#### Actions to take:
a) Please rewrite the paragraph of the consent solicitation disclaimer below that begins "In accordance with normal practice" in shorter form, keeping its main facts.
b) Decide whether each statement agrees with the consent solicitation disclaimer below, answering yes or no and quoting the deciding words: (i) The Trustee helped formulate the Proposal. (ii) Each Noteholder must make its own decision. (iii) The Financial Adviser recommends the Consent Solicitation.

### Source document

None of the Issuer, the Bank, the Financial Adviser, the Information and Tabulation Agent, the Trustee, the Principal Paying Agent or the Registrar (or their respective directors, officers, employees, agents or affiliates) makes any representations or recommendations whatsoever regarding the Consent Solicitation Memorandum, or any document prepared in connection with it, the Proposal, the Extraordinary Resolution or the Consent Solicitation.
Each Noteholder should take its own independent advice and is solely responsible for making its own independent appraisal of all matters (including the Consent Solicitation, the Extraordinary Resolution and the Proposal including, without limitation, the tax consequences thereof for the Noteholder) as such Noteholder deems appropriate in evaluating, and each Noteholder must make its own decision.
In accordance with normal practice, the Trustee has not been involved in the formulation of the Consent Solicitation, the Proposal or the Extraordinary Resolution outlined in the Consent Solicitation Memorandum and the Trustee expresses no opinion on the merits of the Consent Solicitation, the Proposal or the Extraordinary Resolution nor does it accept any responsibility for the accuracy, validity, correctness or completeness of the Consent Solicitation Memorandum, the Notice of Meeting or any other document prepared in connection with the Consent Solicitation or omissions therefrom.

######
### Entries shown

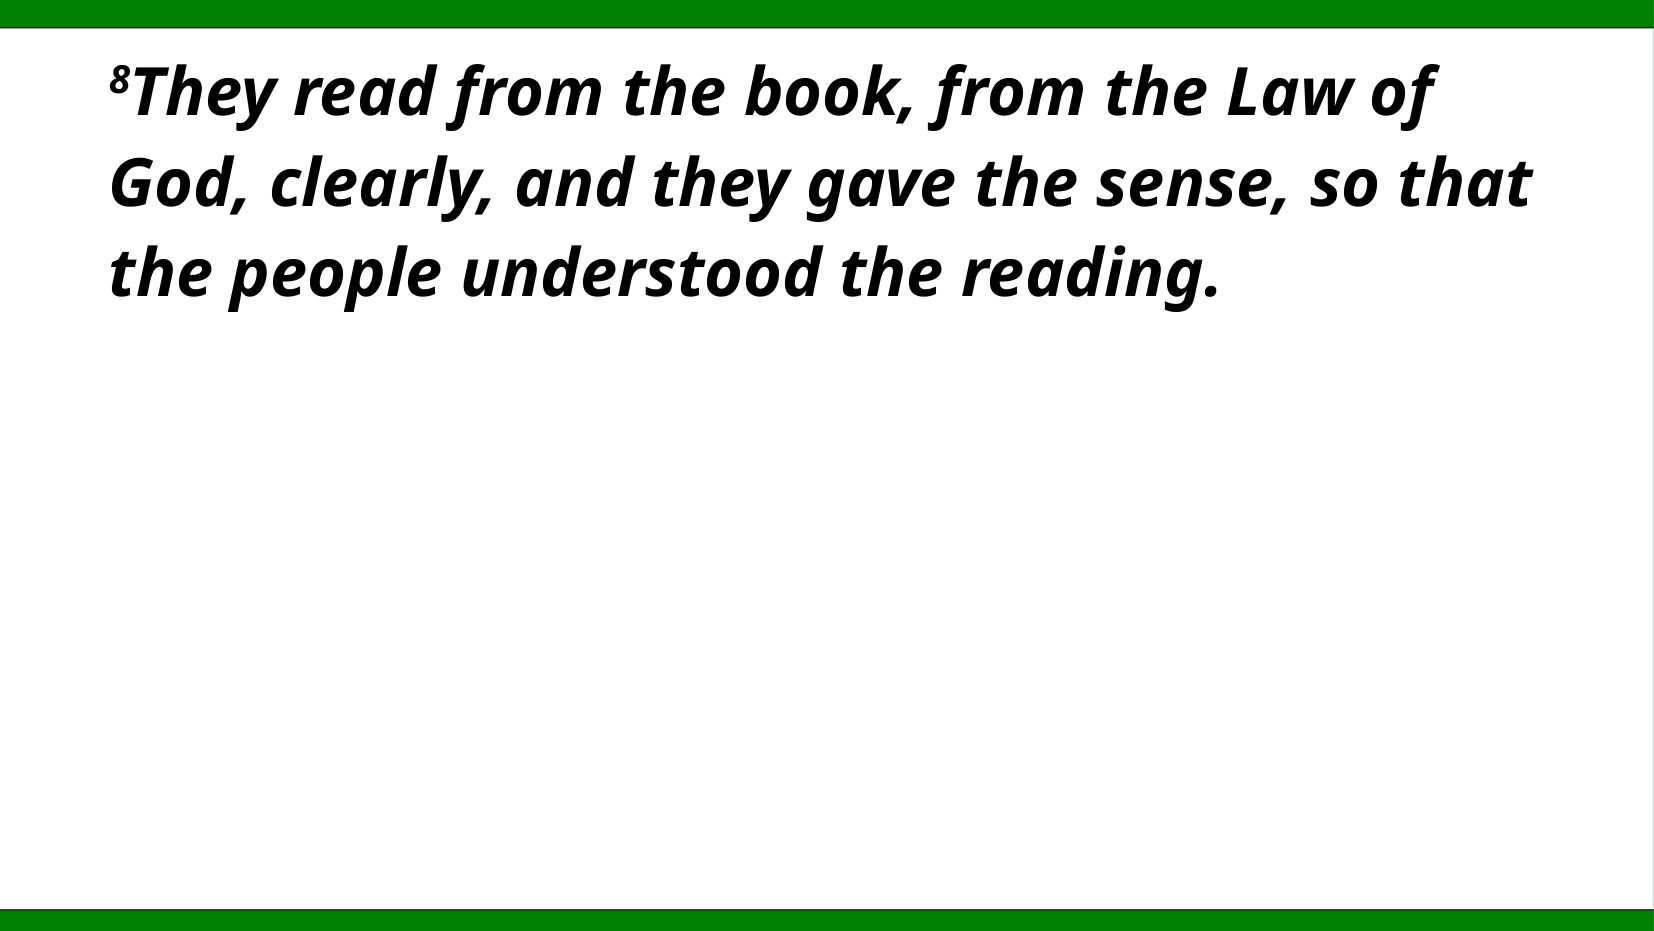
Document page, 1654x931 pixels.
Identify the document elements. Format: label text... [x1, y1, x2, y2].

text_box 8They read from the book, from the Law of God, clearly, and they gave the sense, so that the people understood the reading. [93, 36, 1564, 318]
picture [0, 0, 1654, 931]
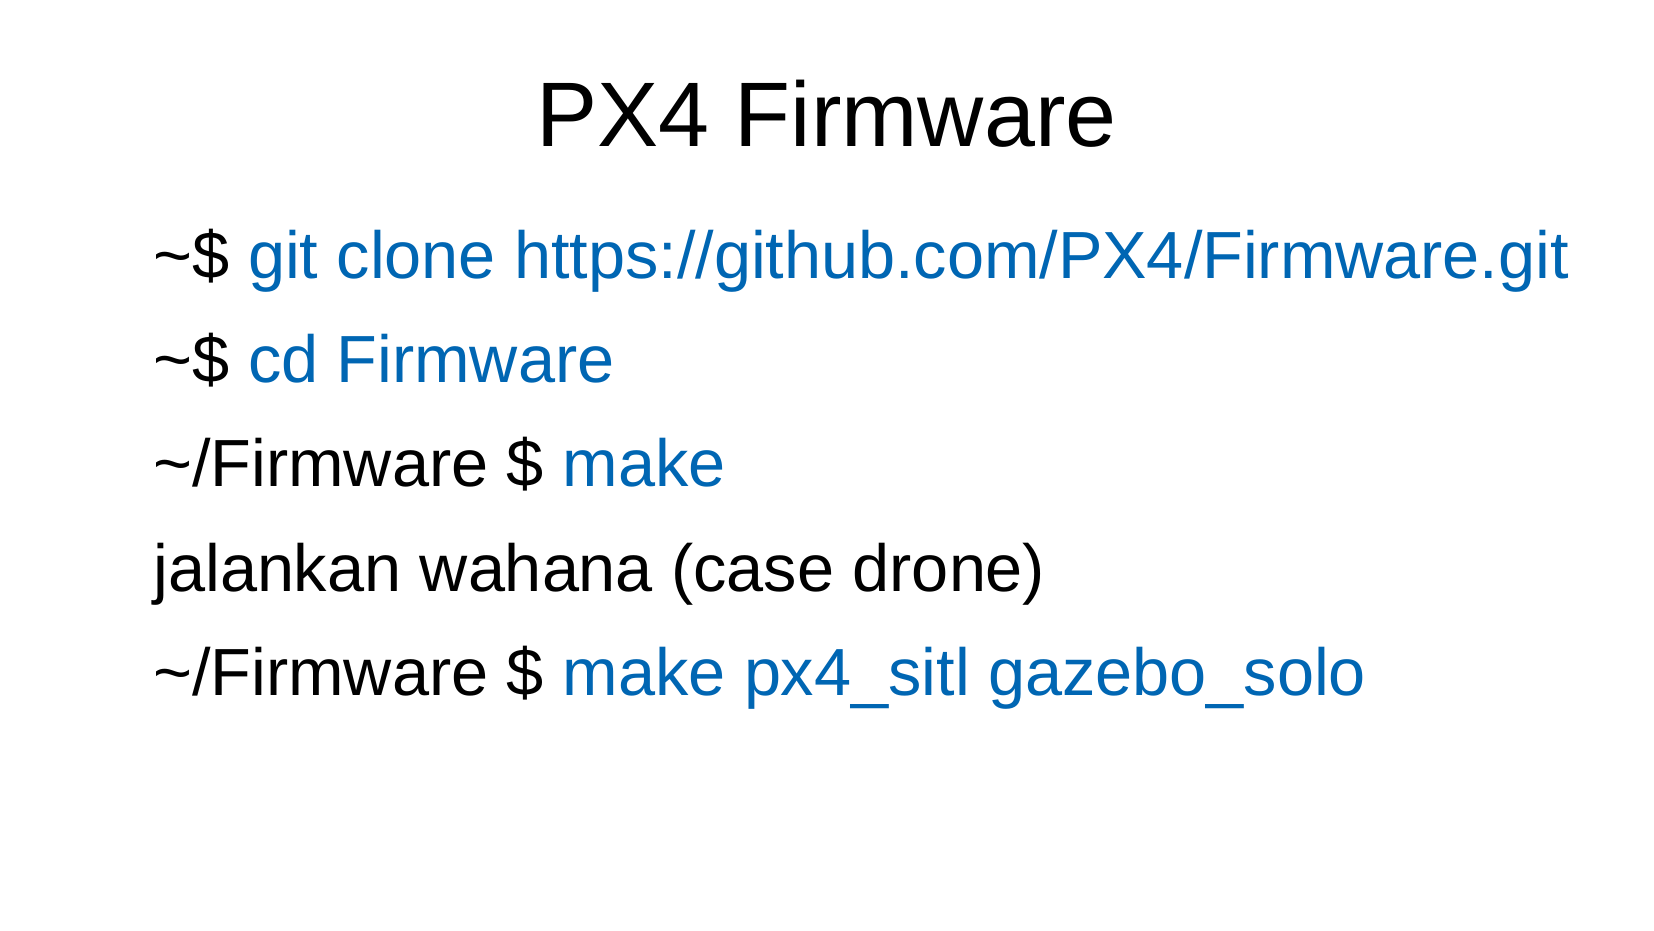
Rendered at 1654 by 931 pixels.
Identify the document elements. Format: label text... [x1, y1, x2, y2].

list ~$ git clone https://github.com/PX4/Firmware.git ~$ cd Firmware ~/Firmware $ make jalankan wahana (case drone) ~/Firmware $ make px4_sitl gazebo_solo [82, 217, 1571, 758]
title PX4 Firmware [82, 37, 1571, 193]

######
### Entries shown

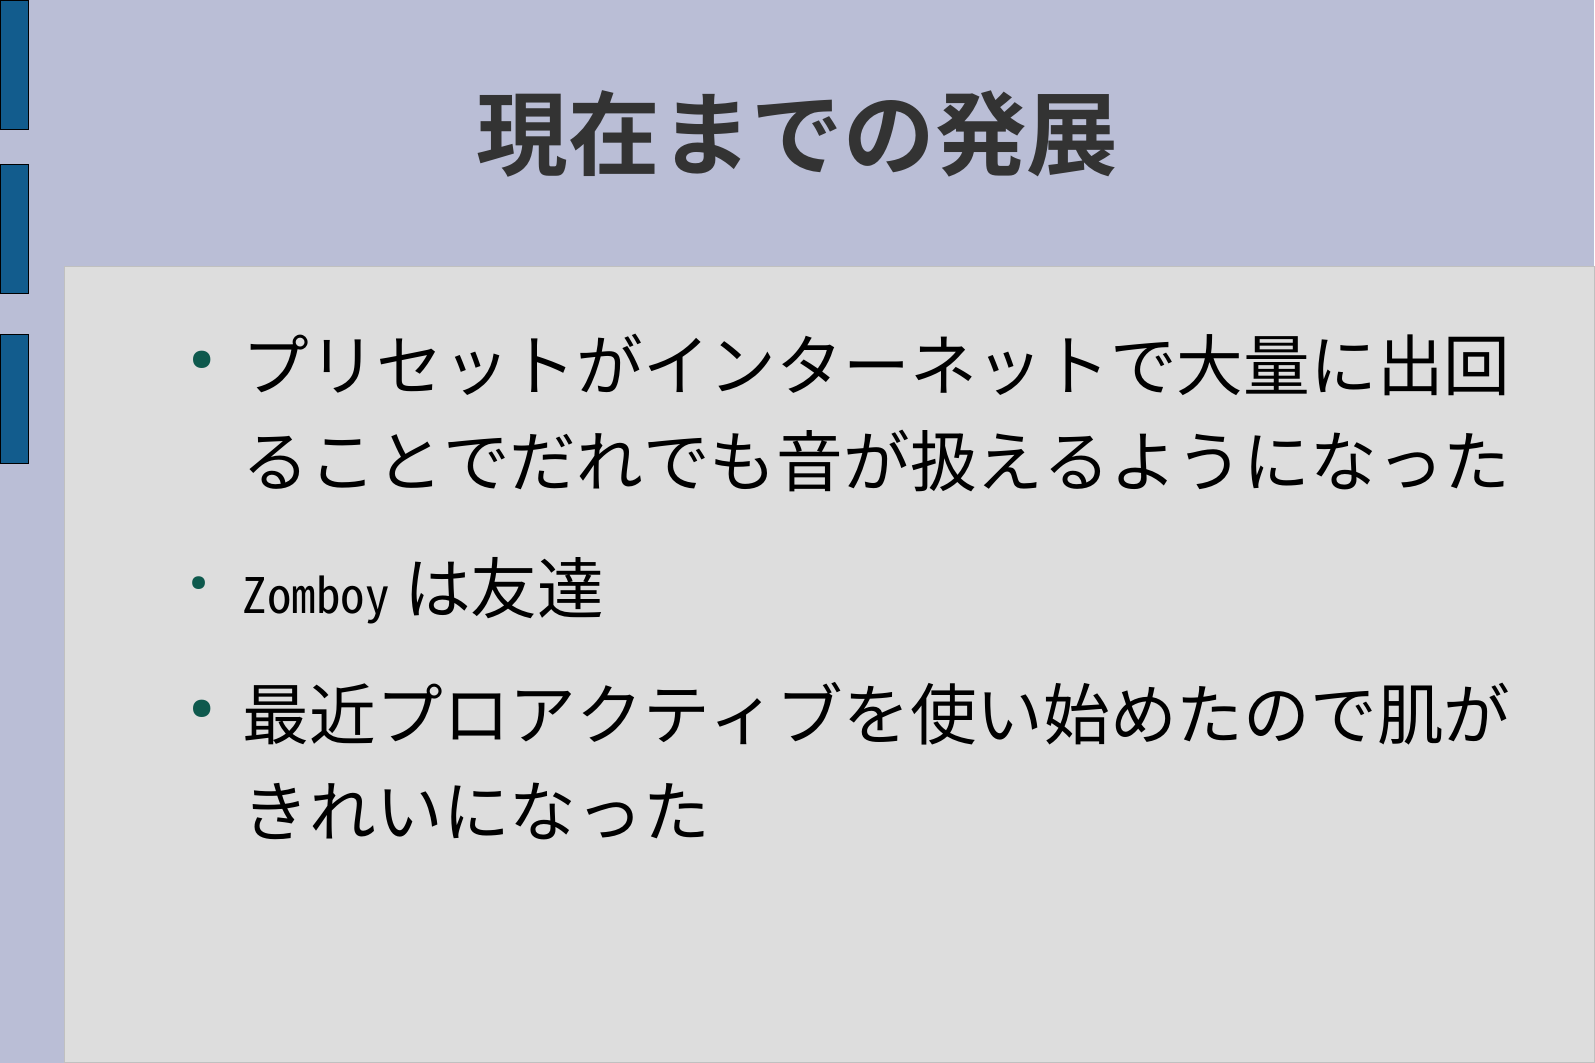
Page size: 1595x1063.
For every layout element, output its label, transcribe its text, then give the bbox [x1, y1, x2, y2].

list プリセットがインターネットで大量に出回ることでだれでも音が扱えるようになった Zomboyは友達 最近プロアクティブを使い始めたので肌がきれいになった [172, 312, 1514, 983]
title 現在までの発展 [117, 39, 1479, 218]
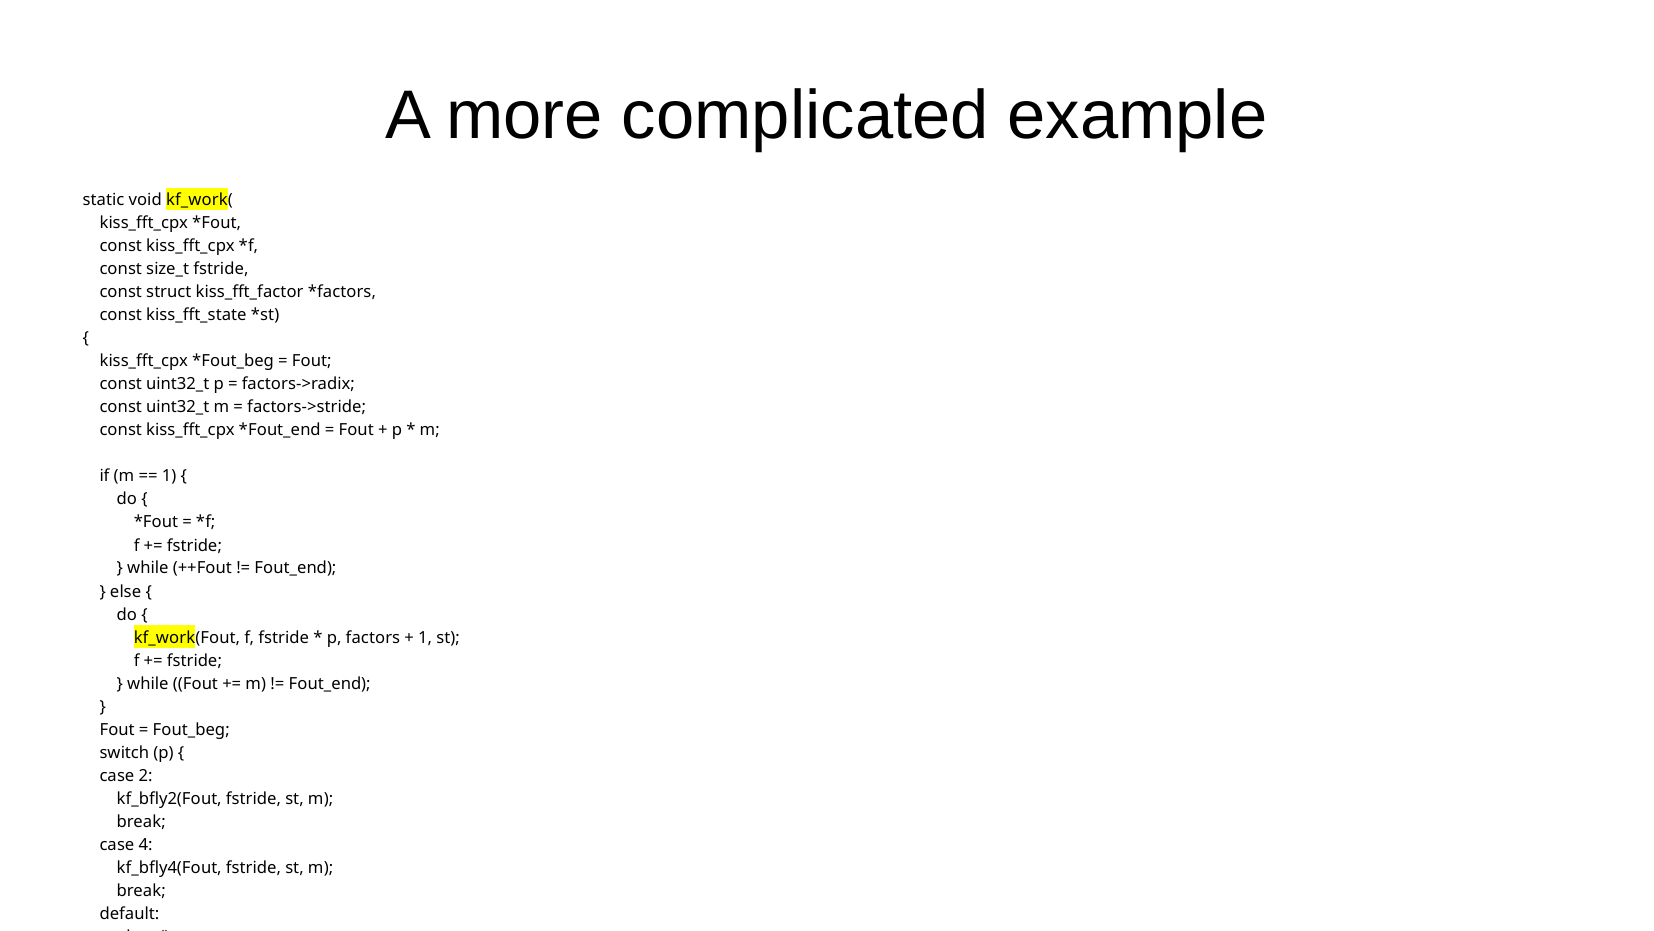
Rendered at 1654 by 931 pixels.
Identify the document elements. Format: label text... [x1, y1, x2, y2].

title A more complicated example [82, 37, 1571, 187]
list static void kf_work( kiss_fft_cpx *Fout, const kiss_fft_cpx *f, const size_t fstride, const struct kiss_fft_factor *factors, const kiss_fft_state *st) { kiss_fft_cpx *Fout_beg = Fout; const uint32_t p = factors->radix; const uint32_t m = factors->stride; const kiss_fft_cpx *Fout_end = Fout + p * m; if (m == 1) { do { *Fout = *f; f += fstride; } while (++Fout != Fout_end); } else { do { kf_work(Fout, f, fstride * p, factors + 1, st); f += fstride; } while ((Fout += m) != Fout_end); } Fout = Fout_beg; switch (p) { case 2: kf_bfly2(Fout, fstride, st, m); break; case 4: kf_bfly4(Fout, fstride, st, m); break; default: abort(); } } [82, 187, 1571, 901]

######
### Entries shown

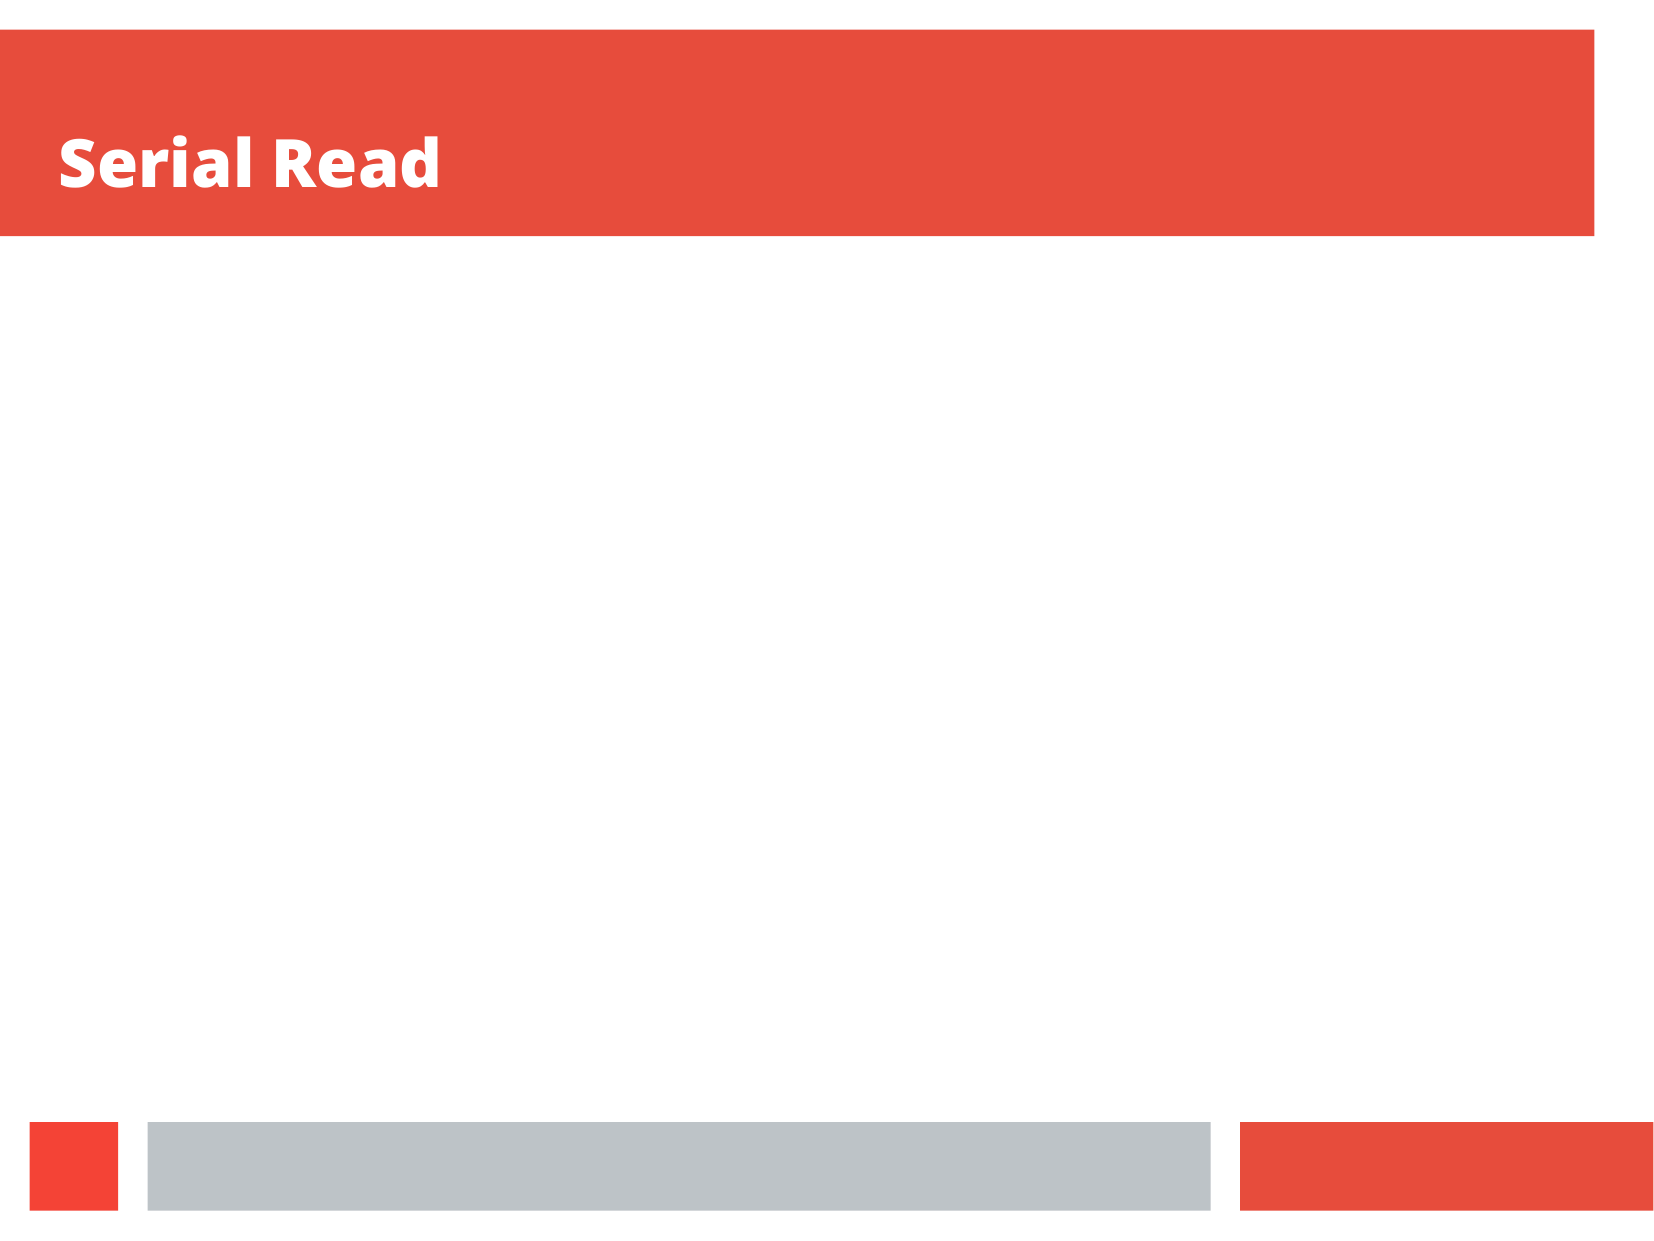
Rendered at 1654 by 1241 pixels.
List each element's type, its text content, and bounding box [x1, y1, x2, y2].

######

#### Answers per task:
a) As is normal practice, the Trustee took no part in formulating the Consent Solicitation, the Proposal or the Extraordinary Resolution. It gives no opinion on their merits. It also accepts no responsibility for the accuracy, validity, correctness or completeness of the Consent Solicitation Memorandum, the Notice of Meeting or any other related document, or for anything omitted from them.

b)
(i) No: "the Trustee has not been involved in the formulation of the Consent Solicitation, the Proposal or the Extraordinary Resolution"
(ii) Yes: "each Noteholder must make its own decision"
(iii) No: "None of the Issuer, the Bank, the Financial Adviser" ... "makes any representations or recommendations whatsoever"